[Data in this exercise]
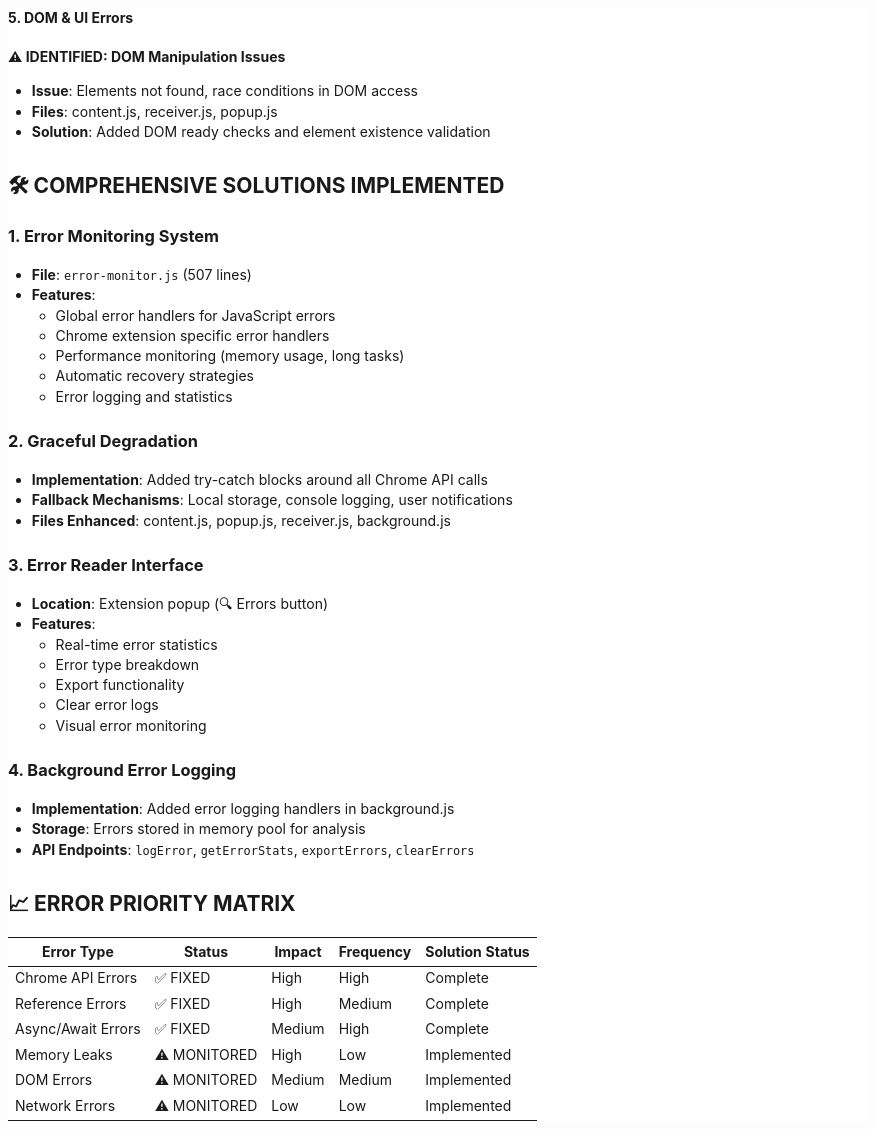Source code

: #### **5. DOM & UI Errors**
**⚠️ IDENTIFIED: DOM Manipulation Issues**
- **Issue**: Elements not found, race conditions in DOM access
- **Files**: content.js, receiver.js, popup.js
- **Solution**: Added DOM ready checks and element existence validation

## 🛠️ COMPREHENSIVE SOLUTIONS IMPLEMENTED

### **1. Error Monitoring System**
- **File**: `error-monitor.js` (507 lines)
- **Features**:
  - Global error handlers for JavaScript errors
  - Chrome extension specific error handlers
  - Performance monitoring (memory usage, long tasks)
  - Automatic recovery strategies
  - Error logging and statistics

### **2. Graceful Degradation**
- **Implementation**: Added try-catch blocks around all Chrome API calls
- **Fallback Mechanisms**: Local storage, console logging, user notifications
- **Files Enhanced**: content.js, popup.js, receiver.js, background.js

### **3. Error Reader Interface**
- **Location**: Extension popup (🔍 Errors button)
- **Features**:
  - Real-time error statistics
  - Error type breakdown
  - Export functionality
  - Clear error logs
  - Visual error monitoring

### **4. Background Error Logging**
- **Implementation**: Added error logging handlers in background.js
- **Storage**: Errors stored in memory pool for analysis
- **API Endpoints**: `logError`, `getErrorStats`, `exportErrors`, `clearErrors`

## 📈 ERROR PRIORITY MATRIX

| Error Type | Status | Impact | Frequency | Solution Status |
|------------|--------|--------|-----------|-----------------|
| Chrome API Errors | ✅ FIXED | High | High | Complete |
| Reference Errors | ✅ FIXED | High | Medium | Complete |
| Async/Await Errors | ✅ FIXED | Medium | High | Complete |
| Memory Leaks | ⚠️ MONITORED | High | Low | Implemented |
| DOM Errors | ⚠️ MONITORED | Medium | Medium | Implemented |
| Network Errors | ⚠️ MONITORED | Low | Low | Implemented |
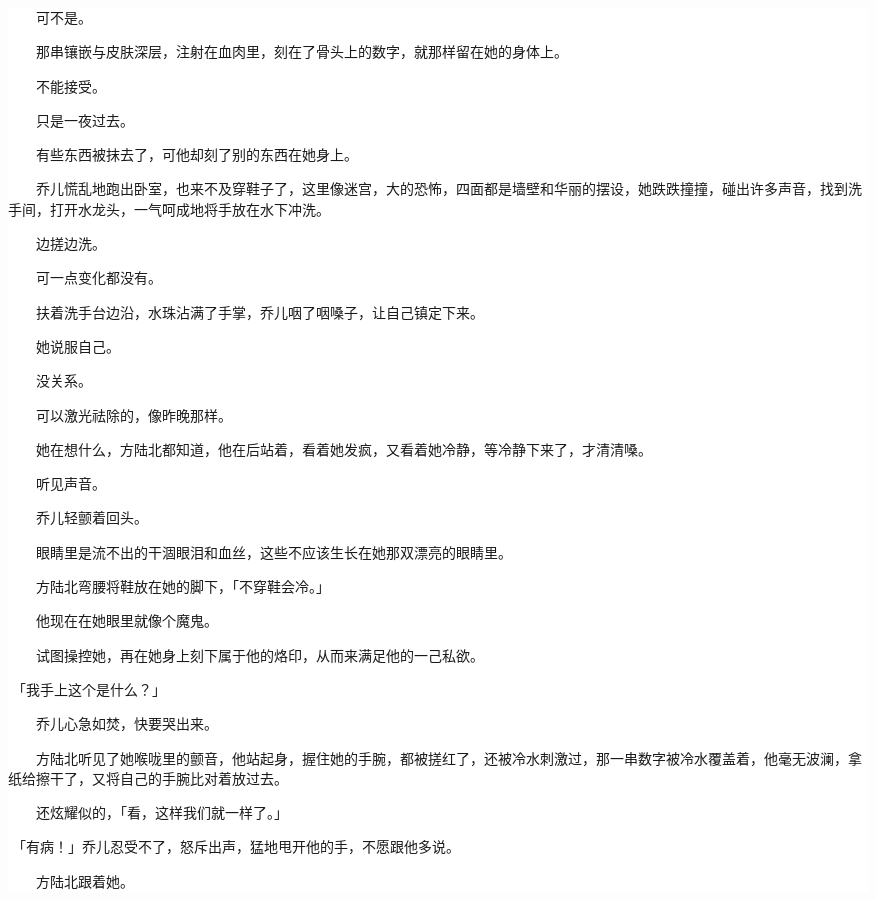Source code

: 　　可不是。


　　那串镶嵌与皮肤深层，注射在血肉里，刻在了骨头上的数字，就那样留在她的身体上。


　　不能接受。


　　只是一夜过去。


　　有些东西被抹去了，可他却刻了别的东西在她身上。


　　乔儿慌乱地跑出卧室，也来不及穿鞋子了，这里像迷宫，大的恐怖，四面都是墙壁和华丽的摆设，她跌跌撞撞，碰出许多声音，找到洗手间，打开水龙头，一气呵成地将手放在水下冲洗。


　　边搓边洗。


　　可一点变化都没有。


　　扶着洗手台边沿，水珠沾满了手掌，乔儿咽了咽嗓子，让自己镇定下来。


　　她说服自己。


　　没关系。


　　可以激光祛除的，像昨晚那样。


　　她在想什么，方陆北都知道，他在后站着，看着她发疯，又看着她冷静，等冷静下来了，才清清嗓。


　　听见声音。


　　乔儿轻颤着回头。


　　眼睛里是流不出的干涸眼泪和血丝，这些不应该生长在她那双漂亮的眼睛里。


　　方陆北弯腰将鞋放在她的脚下，「不穿鞋会冷。」


　　他现在在她眼里就像个魔鬼。


　　试图操控她，再在她身上刻下属于他的烙印，从而来满足他的一己私欲。


 「我手上这个是什么？」


　　乔儿心急如焚，快要哭出来。


　　方陆北听见了她喉咙里的颤音，他站起身，握住她的手腕，都被搓红了，还被冷水刺激过，那一串数字被冷水覆盖着，他毫无波澜，拿纸给擦干了，又将自己的手腕比对着放过去。


　　还炫耀似的，「看，这样我们就一样了。」


 「有病！」乔儿忍受不了，怒斥出声，猛地甩开他的手，不愿跟他多说。


　　方陆北跟着她。
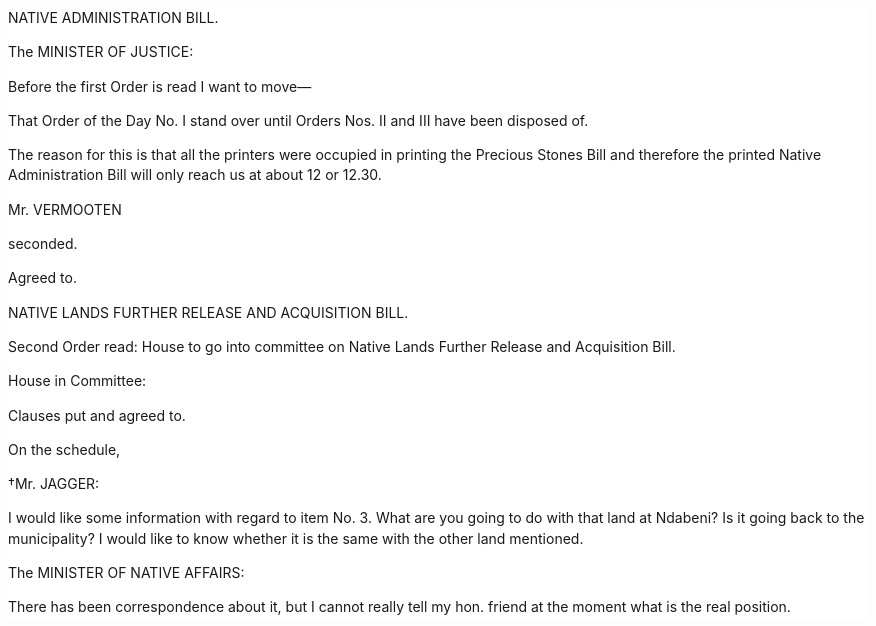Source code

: <debateSection name="#native_administration_bill">

<heading>NATIVE ADMINISTRATION BILL.</heading>

<speech by="#minister_of_justice">

<from>The <person refersTo="hansard_za">MINISTER OF JUSTICE</person>:</from>

<p>Before the first Order is read I want to move&#x2014;</p>

<block name="quote">That Order of the Day No. I stand over until Orders Nos. II and III have been disposed of.</block>

<p>The reason for this is that all the printers were occupied in printing the Precious Stones Bill and therefore the printed Native Administration Bill will only reach us at about 12 or 12.30.</p>

</speech>

<speech by="#vermooten">

<from>Mr. <person refersTo="hansard_za">VERMOOTEN</person></from>

<p>seconded.</p>

<p>Agreed to.</p>

</speech>

</debateSection>

<debateSection name="#native_lands_further_release_and_acquisition_bill">

<heading>NATIVE LANDS FURTHER RELEASE AND ACQUISITION BILL.</heading>

<p>Second Order read: House to go into committee on Native Lands Further Release and Acquisition Bill.</p>

<p>House in Committee:</p>

<p>Clauses put and agreed to.</p>

<p>On the schedule,</p>

<speech by="#jagger">

<from>&#x2020;Mr. <person refersTo="hansard_za">JAGGER</person>:</from>

<p>I would like some information with regard to item No. 3. What are you <span class="col_5785-5786" refersTo="page_1553"/>going to do with that land at Ndabeni? Is it going back to the municipality? I would like to know whether it is the same with the other land mentioned.</p>

</speech>

<speech by="#minister_of_native_affairs">

<from>The <person refersTo="hansard_za">MINISTER OF NATIVE AFFAIRS</person>:</from>

<p>There has been correspondence about it, but I cannot really tell my hon. friend at the moment what is the real position.</p>

</speech>

<speech by="#thomas_watt">
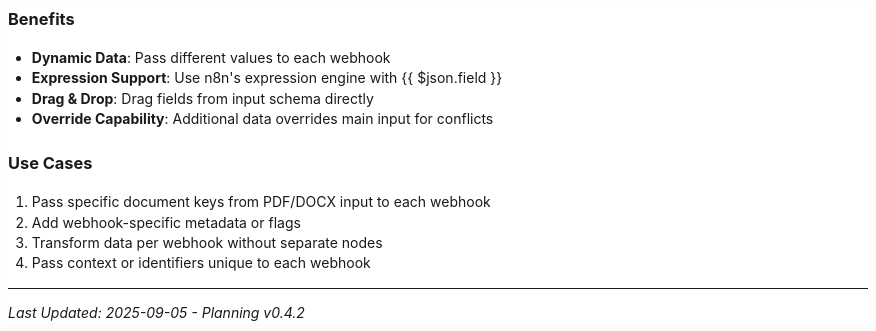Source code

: ### Benefits
- **Dynamic Data**: Pass different values to each webhook
- **Expression Support**: Use n8n's expression engine with {{ $json.field }}
- **Drag & Drop**: Drag fields from input schema directly
- **Override Capability**: Additional data overrides main input for conflicts

### Use Cases
1. Pass specific document keys from PDF/DOCX input to each webhook
2. Add webhook-specific metadata or flags
3. Transform data per webhook without separate nodes
4. Pass context or identifiers unique to each webhook

---

*Last Updated: 2025-09-05 - Planning v0.4.2*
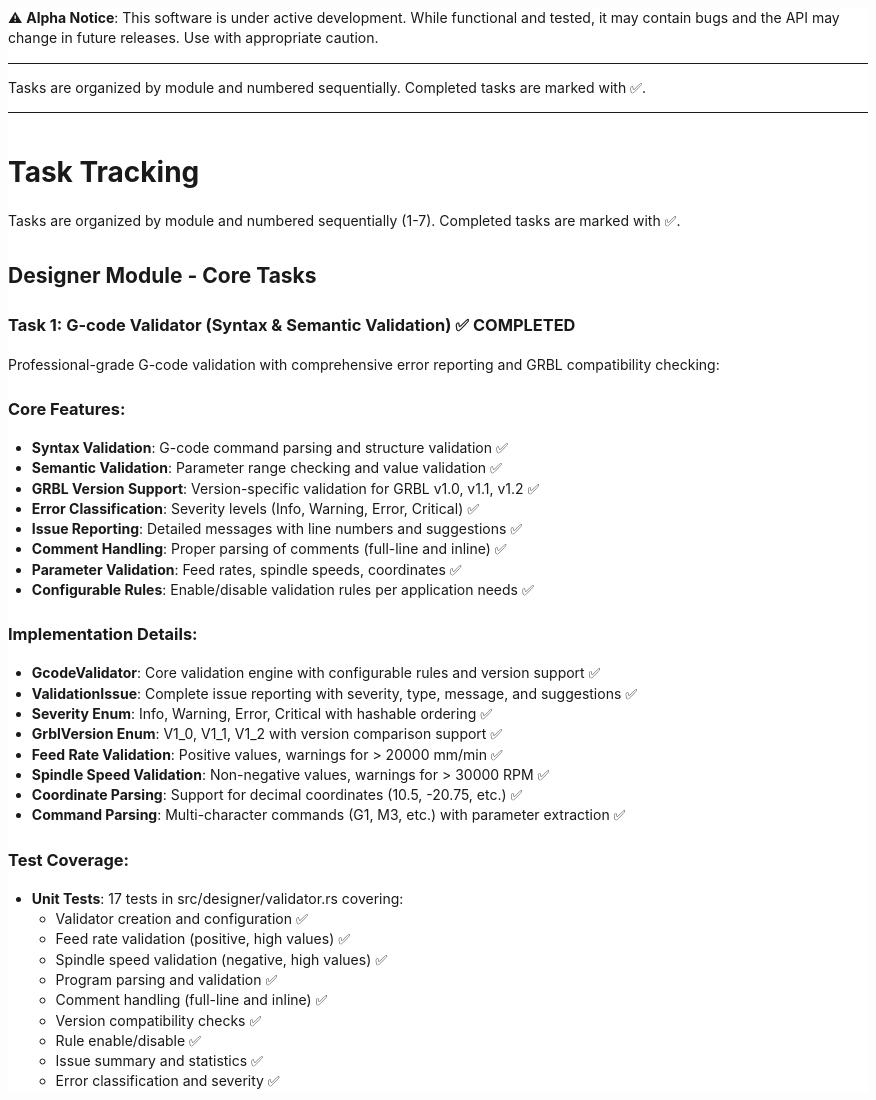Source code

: ⚠️ **Alpha Notice**: This software is under active development. While functional and tested, it may contain bugs and the API may change in future releases. Use with appropriate caution.


---


Tasks are organized by module and numbered sequentially. Completed tasks are marked with ✅.




---

# Task Tracking

Tasks are organized by module and numbered sequentially (1-7). Completed tasks are marked with ✅.

## Designer Module - Core Tasks

### Task 1: G-code Validator (Syntax & Semantic Validation) ✅ COMPLETED

Professional-grade G-code validation with comprehensive error reporting and GRBL compatibility checking:

### Core Features:
- **Syntax Validation**: G-code command parsing and structure validation ✅
- **Semantic Validation**: Parameter range checking and value validation ✅
- **GRBL Version Support**: Version-specific validation for GRBL v1.0, v1.1, v1.2 ✅
- **Error Classification**: Severity levels (Info, Warning, Error, Critical) ✅
- **Issue Reporting**: Detailed messages with line numbers and suggestions ✅
- **Comment Handling**: Proper parsing of comments (full-line and inline) ✅
- **Parameter Validation**: Feed rates, spindle speeds, coordinates ✅
- **Configurable Rules**: Enable/disable validation rules per application needs ✅

### Implementation Details:
- **GcodeValidator**: Core validation engine with configurable rules and version support ✅
- **ValidationIssue**: Complete issue reporting with severity, type, message, and suggestions ✅
- **Severity Enum**: Info, Warning, Error, Critical with hashable ordering ✅
- **GrblVersion Enum**: V1_0, V1_1, V1_2 with version comparison support ✅
- **Feed Rate Validation**: Positive values, warnings for > 20000 mm/min ✅
- **Spindle Speed Validation**: Non-negative values, warnings for > 30000 RPM ✅
- **Coordinate Parsing**: Support for decimal coordinates (10.5, -20.75, etc.) ✅
- **Command Parsing**: Multi-character commands (G1, M3, etc.) with parameter extraction ✅

### Test Coverage:
- **Unit Tests**: 17 tests in src/designer/validator.rs covering:
  - Validator creation and configuration ✅
  - Feed rate validation (positive, high values) ✅
  - Spindle speed validation (negative, high values) ✅
  - Program parsing and validation ✅
  - Comment handling (full-line and inline) ✅
  - Version compatibility checks ✅
  - Rule enable/disable ✅
  - Issue summary and statistics ✅
  - Error classification and severity ✅
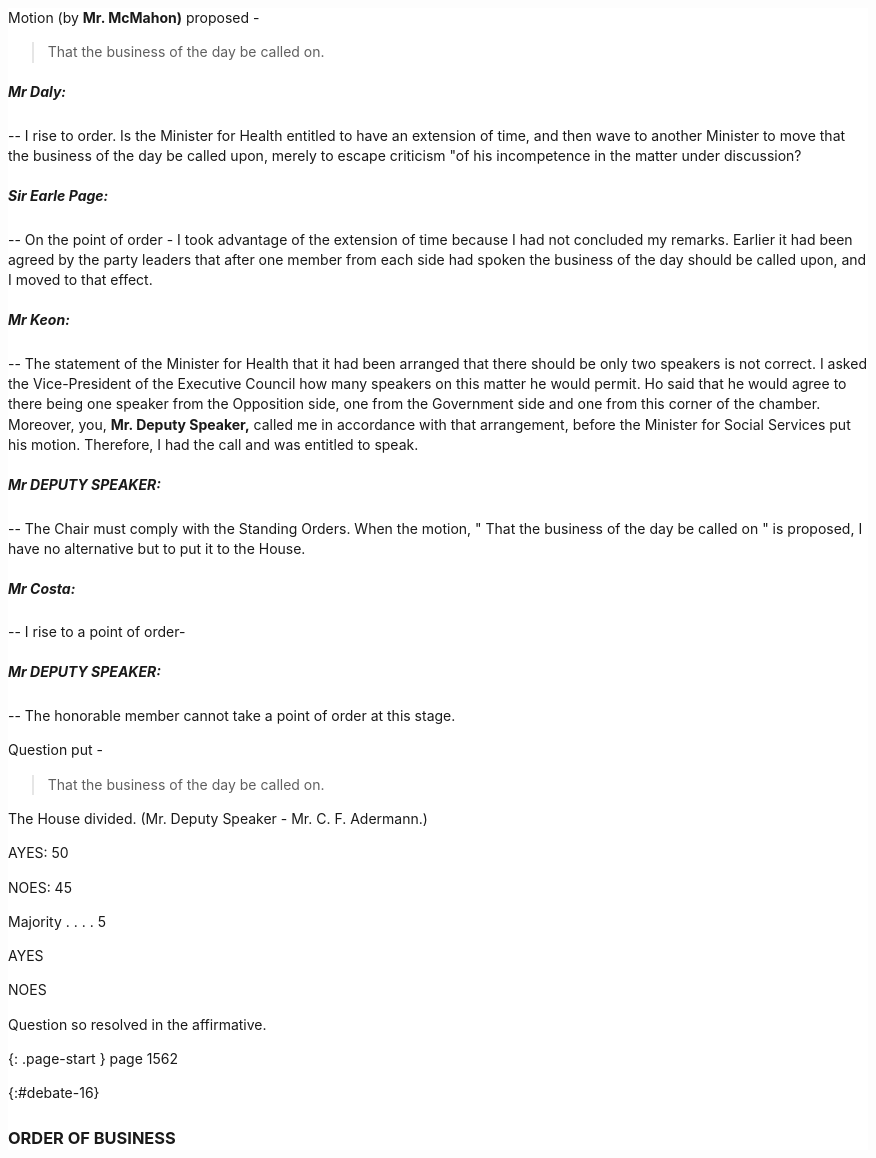 Motion (by  **Mr. McMahon)**  proposed - 

  >That the business of the day be called on. 

##### Mr Daly:

--  I rise to order. Is the Minister for Health entitled to have an extension of time, and then wave to another Minister to move that the business of the day be called upon, merely to escape criticism "of his incompetence in the matter under discussion? 

##### Sir Earle Page:

--  On the point of order - I took advantage of the extension of time because I had not concluded my remarks. Earlier it had been agreed by the party leaders that after one member from each side had spoken the business of the day should be called upon, and I moved to that effect. 

##### Mr Keon:

--  The statement of the Minister for Health that it had been arranged that there should be only two speakers is not correct. I asked the Vice-President of the Executive Council how many speakers on this matter he would permit. Ho said that he would agree to there being one  speaker  from the Opposition side, one from the Government side and one from this corner of the chamber. Moreover, you,  **Mr. Deputy Speaker,**  called me in accordance with that arrangement, before the Minister for Social Services put his motion. Therefore, I had the call and was entitled to speak. 

##### Mr DEPUTY SPEAKER:

-- The Chair must comply with the Standing Orders. When the motion, " That the business of the day be called on " is proposed, I have no alternative but to put it to the House. 

##### Mr Costa:

--  I rise to a point of order- 

##### Mr DEPUTY SPEAKER:

-- The honorable member cannot take a point of order at this stage. 

Question put - 

  >That the  business of the day  be  called on. 

The House divided. (Mr. Deputy Speaker - Mr. C. F. Adermann.)

AYES: 50

NOES: 45

Majority . . . . 5 

AYES

NOES

Question so resolved in the affirmative. 

{: .page-start }
page 1562

{:#debate-16}
### ORDER OF BUSINESS
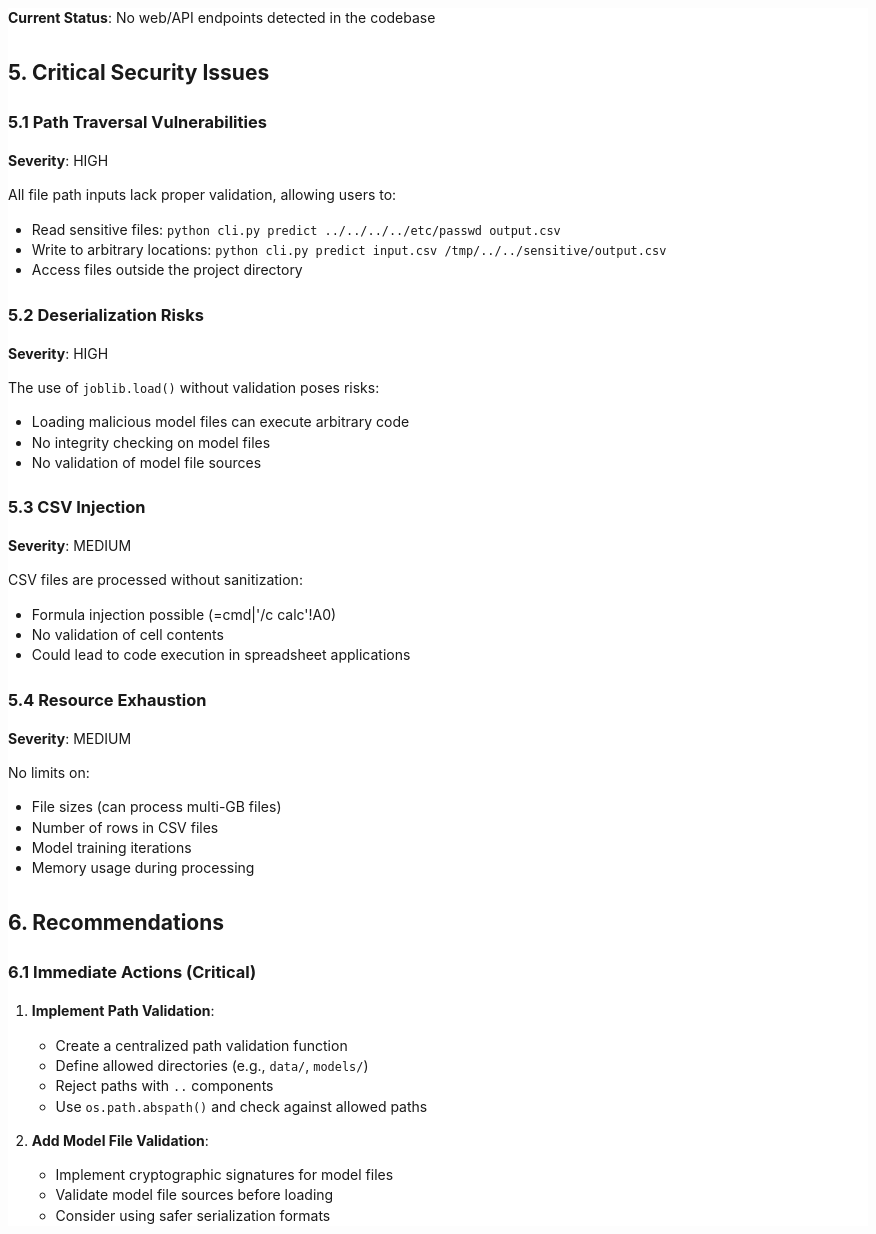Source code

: **Current Status**: No web/API endpoints detected in the codebase

## 5. Critical Security Issues

### 5.1 Path Traversal Vulnerabilities

**Severity**: HIGH

All file path inputs lack proper validation, allowing users to:
- Read sensitive files: `python cli.py predict ../../../../etc/passwd output.csv`
- Write to arbitrary locations: `python cli.py predict input.csv /tmp/../../sensitive/output.csv`
- Access files outside the project directory

### 5.2 Deserialization Risks

**Severity**: HIGH

The use of `joblib.load()` without validation poses risks:
- Loading malicious model files can execute arbitrary code
- No integrity checking on model files
- No validation of model file sources

### 5.3 CSV Injection

**Severity**: MEDIUM

CSV files are processed without sanitization:
- Formula injection possible (=cmd|'/c calc'!A0)
- No validation of cell contents
- Could lead to code execution in spreadsheet applications

### 5.4 Resource Exhaustion

**Severity**: MEDIUM

No limits on:
- File sizes (can process multi-GB files)
- Number of rows in CSV files
- Model training iterations
- Memory usage during processing

## 6. Recommendations

### 6.1 Immediate Actions (Critical)

1. **Implement Path Validation**:
   - Create a centralized path validation function
   - Define allowed directories (e.g., `data/`, `models/`)
   - Reject paths with `..` components
   - Use `os.path.abspath()` and check against allowed paths

2. **Add Model File Validation**:
   - Implement cryptographic signatures for model files
   - Validate model file sources before loading
   - Consider using safer serialization formats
[/Data in this exercise]
| Requirement |
Copy the items word for word from the line with "Question so resolved in the affirmative." to the line with "against allowed paths", both included, and leave the pictures out.

| Answer section |
Question so resolved in the affirmative. 

{: .page-start }
page 1562

{:#debate-16}
### ORDER OF BUSINESS
Source code

: **Current Status**: No web/API endpoints detected in the codebase

## 5. Critical Security Issues

### 5.1 Path Traversal Vulnerabilities

**Severity**: HIGH

All file path inputs lack proper validation, allowing users to:
- Read sensitive files: `python cli.py predict ../../../../etc/passwd output.csv`
- Write to arbitrary locations: `python cli.py predict input.csv /tmp/../../sensitive/output.csv`
- Access files outside the project directory

### 5.2 Deserialization Risks

**Severity**: HIGH

The use of `joblib.load()` without validation poses risks:
- Loading malicious model files can execute arbitrary code
- No integrity checking on model files
- No validation of model file sources

### 5.3 CSV Injection

**Severity**: MEDIUM

CSV files are processed without sanitization:
- Formula injection possible (=cmd|'/c calc'!A0)
- No validation of cell contents
- Could lead to code execution in spreadsheet applications

### 5.4 Resource Exhaustion

**Severity**: MEDIUM

No limits on:
- File sizes (can process multi-GB files)
- Number of rows in CSV files
- Model training iterations
- Memory usage during processing

## 6. Recommendations

### 6.1 Immediate Actions (Critical)

1. **Implement Path Validation**:
   - Create a centralized path validation function
   - Define allowed directories (e.g., `data/`, `models/`)
   - Reject paths with `..` components
   - Use `os.path.abspath()` and check against allowed paths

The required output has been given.